Fernandes et al. [20] proposed a partitioned register file scheme in which individually addressable registers are replaced by queues. In contrast, our scheme permits random access to the cached remote registers in the CRB, and also provides more freedom to the cluster scheduler for scheduling the Use-nodes of remote registers in any arbitrary order limited only by true data dependencies. Llosa et al. proposed a dual register file scheme which consists of two replicated, yet not fully consistent register files [21] . Cruz et al. proposed a multiple-bank register file [22] for dynamically scheduled processors in which the architected registers are assigned at run time to multiple register banks. Zalamea et al. have proposed a two-level hierarchical register file [23] explicitly managed using two new spill instructions.

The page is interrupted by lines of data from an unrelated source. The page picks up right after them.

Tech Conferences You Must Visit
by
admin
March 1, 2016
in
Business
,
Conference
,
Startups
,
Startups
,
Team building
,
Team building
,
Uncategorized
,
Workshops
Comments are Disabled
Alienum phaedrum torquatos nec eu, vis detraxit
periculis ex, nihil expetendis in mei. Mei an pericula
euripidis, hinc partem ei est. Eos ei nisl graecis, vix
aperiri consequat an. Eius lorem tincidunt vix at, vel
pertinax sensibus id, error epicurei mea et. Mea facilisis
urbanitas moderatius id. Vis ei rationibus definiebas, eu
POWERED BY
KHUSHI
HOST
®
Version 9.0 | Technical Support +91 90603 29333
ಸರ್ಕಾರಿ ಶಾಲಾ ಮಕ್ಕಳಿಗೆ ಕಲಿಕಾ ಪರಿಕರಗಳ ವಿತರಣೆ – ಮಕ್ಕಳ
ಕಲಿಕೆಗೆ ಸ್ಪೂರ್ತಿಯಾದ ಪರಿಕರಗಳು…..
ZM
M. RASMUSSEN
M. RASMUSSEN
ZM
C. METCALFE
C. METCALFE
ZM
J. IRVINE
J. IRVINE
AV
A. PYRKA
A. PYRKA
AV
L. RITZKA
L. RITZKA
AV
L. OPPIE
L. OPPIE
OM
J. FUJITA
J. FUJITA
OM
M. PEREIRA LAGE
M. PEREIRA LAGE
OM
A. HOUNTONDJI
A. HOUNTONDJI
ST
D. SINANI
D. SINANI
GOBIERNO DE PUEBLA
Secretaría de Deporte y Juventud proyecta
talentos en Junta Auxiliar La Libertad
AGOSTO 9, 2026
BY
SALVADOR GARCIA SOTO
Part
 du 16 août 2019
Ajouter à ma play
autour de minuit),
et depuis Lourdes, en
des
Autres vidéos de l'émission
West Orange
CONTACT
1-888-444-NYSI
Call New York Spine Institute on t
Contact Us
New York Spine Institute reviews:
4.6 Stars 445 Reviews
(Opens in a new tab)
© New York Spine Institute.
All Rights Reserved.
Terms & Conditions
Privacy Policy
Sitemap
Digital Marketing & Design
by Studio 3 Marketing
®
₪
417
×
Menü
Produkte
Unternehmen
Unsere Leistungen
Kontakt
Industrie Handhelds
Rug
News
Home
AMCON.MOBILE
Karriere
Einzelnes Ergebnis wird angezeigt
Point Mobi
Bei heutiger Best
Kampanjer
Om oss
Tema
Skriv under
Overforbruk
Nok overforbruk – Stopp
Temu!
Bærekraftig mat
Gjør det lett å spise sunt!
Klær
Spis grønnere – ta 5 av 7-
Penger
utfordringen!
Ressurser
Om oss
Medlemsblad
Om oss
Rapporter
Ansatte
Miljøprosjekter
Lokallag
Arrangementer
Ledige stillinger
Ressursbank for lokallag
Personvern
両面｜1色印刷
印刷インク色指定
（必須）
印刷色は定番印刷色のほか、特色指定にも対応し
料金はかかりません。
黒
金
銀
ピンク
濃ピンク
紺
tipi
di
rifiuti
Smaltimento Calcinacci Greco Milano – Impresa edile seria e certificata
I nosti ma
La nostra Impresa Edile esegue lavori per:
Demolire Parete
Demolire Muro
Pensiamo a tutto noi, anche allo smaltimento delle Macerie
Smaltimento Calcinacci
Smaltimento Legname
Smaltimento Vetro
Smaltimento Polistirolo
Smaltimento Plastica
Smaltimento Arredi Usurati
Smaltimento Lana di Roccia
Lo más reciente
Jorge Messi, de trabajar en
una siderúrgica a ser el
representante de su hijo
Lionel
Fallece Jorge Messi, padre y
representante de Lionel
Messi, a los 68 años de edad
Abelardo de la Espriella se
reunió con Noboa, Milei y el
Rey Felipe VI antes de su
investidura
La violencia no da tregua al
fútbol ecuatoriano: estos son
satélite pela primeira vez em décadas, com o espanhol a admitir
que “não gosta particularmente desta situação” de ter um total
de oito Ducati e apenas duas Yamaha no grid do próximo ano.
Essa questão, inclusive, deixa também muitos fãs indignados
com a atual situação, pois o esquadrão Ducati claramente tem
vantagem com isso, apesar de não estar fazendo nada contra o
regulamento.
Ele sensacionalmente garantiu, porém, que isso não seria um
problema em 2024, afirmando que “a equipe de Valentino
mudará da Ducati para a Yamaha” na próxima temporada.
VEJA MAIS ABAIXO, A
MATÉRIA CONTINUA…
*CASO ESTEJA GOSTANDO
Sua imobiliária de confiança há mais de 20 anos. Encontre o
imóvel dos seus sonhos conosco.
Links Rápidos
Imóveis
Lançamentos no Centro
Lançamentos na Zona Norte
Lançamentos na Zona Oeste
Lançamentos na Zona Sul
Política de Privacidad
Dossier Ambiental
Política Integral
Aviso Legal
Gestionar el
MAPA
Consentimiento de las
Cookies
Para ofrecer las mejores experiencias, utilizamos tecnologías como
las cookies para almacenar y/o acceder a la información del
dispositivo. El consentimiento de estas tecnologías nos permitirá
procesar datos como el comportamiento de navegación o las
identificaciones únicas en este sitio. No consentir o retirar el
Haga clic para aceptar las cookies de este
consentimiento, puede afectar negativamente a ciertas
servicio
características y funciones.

In contrast, CRB is transparent to the register allocator; it is not assigned any architected name-space, which in turn allows it to cache any architected register. Due to space limitations, readers are referred to [8] for a more comprehensive list of related work and comparison of those with our scheme.
Conclusion
We presented a new partitioned register file architecture that uses a caching register buffer (CRB) structure to cache the frequently accessed remote registers without using any architected registers in the local register file. The scheme reduces register pressure without increasing the architected name space (which would have necessitated increasing the number of bits used for specifying register operands in instruction encoding). The CRB structure requires only one write port per inter-cluster communication bus, and the partitioned register file with CRB can be realized without affecting register file access time of a clustered ILP processor. The CRB is managed explicitly by the compiler using a new sendb operation. The sendb OP can update multiple CRBs concurrently via broadcasting the register value over inter-cluster communication bus/network. The sendb OP can thus eliminate multiple send-receive OP pairs used in prior schemes. It can also combine several inter-cluster copy OPs used by the rcopy-based prior partitioned register file schemes. Experimental results indicate that in a clustered ILP processor with non-trivial number of clusters, a 4-entry windowed CRB structure can provide the same performance as that of a partitioned register file with infinite non-architected register space for keeping remote registers. Because clustered ILP processors are an attractive complexity-effective alternative to contemporary monolithic ILP processors, these results are important in the design of future processors.